A: The process of the clinical trials is very, very long. This was, of course, unprecedented. But everything was fast-tracked without cutting short the steps and the procedure as per the guidelines under the Drug Act of India which is normally given to us for all vaccines. The same steps have been followed. We first cleared Phase 1 trials, data came in July, we completed that after safety was proven, which was done in 12 medical hospitals. Phase 2 trials were done to prove the immunogenicity of the vaccine to show many antibodies were formed in a person who had been given the vaccine. This was also done on 400 people. In November, we were permitted for Phase 3 trials, the largest trial, in order to ensure that it was working among the largest group of people. All the trials were conducted on 26,000 people and nobody was forced to go through the trials. Now we have completed the two-dose vaccine and we have cleared 10,000 trials till now. All the trial processes will be completed in February and efficacy data is expected to come by March this year. We expect more than 60 percent efficacy.

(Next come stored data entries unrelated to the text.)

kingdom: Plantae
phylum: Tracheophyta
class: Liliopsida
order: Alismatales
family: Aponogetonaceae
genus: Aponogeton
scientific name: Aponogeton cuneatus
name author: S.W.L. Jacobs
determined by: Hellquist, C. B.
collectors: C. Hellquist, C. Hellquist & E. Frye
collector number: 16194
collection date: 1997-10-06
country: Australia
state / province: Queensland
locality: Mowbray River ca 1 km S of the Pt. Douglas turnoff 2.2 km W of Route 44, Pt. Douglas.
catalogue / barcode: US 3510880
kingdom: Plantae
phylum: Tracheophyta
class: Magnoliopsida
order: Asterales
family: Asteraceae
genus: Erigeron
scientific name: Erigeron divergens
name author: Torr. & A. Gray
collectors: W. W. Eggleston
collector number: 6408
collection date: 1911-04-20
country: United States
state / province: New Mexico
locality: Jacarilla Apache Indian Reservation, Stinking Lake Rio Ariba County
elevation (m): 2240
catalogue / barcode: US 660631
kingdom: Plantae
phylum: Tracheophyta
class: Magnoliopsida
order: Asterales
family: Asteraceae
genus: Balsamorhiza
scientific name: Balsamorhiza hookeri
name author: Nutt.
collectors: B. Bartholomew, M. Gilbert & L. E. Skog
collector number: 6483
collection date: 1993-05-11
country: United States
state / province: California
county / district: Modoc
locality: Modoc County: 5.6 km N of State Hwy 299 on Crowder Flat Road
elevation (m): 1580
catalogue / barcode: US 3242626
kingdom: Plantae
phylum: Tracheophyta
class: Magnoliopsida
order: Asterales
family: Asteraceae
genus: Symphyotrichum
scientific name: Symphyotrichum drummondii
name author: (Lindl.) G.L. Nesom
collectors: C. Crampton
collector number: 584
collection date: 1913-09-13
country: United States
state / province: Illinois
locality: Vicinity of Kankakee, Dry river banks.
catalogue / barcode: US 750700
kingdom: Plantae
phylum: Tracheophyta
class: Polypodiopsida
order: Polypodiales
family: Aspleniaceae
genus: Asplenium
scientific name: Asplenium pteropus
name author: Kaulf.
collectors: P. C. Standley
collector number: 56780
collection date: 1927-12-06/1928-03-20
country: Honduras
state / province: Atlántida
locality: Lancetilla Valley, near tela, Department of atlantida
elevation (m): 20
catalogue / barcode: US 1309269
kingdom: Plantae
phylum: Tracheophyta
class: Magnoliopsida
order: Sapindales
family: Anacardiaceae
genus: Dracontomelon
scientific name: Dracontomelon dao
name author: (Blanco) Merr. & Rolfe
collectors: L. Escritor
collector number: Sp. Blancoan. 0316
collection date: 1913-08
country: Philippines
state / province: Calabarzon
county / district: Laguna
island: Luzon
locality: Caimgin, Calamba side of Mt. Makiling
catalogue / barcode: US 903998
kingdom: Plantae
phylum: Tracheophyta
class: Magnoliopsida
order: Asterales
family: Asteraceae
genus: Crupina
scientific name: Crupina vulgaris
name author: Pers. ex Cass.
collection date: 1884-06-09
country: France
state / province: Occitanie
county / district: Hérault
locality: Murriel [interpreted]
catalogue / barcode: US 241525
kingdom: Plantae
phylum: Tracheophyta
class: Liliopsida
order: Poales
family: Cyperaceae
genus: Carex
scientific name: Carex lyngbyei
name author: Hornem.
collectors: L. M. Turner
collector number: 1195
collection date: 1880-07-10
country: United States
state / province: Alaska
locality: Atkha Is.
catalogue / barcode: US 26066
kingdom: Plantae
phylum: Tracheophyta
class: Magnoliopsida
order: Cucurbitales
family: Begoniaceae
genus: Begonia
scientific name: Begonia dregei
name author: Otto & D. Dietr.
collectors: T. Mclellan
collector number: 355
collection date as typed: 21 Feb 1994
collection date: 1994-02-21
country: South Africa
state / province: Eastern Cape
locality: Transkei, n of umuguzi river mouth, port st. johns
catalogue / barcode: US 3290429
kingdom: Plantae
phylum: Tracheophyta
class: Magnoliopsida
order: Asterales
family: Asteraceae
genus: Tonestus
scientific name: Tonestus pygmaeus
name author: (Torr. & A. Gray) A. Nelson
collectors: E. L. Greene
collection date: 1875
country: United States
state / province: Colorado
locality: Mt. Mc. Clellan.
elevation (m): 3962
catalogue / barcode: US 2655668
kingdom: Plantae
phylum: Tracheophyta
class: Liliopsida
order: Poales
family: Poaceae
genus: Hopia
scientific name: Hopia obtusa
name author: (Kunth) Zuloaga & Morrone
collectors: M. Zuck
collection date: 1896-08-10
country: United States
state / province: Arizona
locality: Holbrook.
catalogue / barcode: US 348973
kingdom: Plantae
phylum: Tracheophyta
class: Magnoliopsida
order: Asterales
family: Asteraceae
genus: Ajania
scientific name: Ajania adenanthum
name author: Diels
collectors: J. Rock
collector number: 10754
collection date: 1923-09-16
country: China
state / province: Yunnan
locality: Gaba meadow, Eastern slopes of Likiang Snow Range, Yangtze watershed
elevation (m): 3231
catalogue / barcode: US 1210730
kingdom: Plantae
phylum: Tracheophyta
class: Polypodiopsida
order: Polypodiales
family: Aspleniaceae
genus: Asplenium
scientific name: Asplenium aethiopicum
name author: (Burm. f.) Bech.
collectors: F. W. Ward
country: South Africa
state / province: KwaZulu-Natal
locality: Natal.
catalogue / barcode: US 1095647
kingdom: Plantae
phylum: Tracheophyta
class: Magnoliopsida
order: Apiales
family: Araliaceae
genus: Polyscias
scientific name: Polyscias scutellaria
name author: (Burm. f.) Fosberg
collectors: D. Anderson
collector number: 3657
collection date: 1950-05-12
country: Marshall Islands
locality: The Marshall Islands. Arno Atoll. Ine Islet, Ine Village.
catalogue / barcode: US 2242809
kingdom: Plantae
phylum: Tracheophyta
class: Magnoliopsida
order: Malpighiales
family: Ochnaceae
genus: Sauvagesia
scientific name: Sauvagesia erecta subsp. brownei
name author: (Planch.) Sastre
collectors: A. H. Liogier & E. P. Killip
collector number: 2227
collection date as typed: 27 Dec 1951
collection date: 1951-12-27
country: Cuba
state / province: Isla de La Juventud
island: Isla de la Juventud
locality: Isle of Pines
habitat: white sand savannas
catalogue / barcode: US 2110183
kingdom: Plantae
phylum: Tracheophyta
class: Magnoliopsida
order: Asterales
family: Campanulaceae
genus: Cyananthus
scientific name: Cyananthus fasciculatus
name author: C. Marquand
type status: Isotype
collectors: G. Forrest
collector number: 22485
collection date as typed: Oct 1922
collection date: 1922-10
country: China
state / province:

Q: Do you think a nasal vaccine is better than an intramuscular vaccine?
A: There is scientific progress right now with an intramuscular vaccine that will be injected into the upper arm. We are working with another technology where they have shown enough animal data for something which goes into the nose of the animals. We are hoping to start the clinical trials in February. We will also have another route of vaccination which will be very useful with the largest population, because it is a single dose and easier to administer.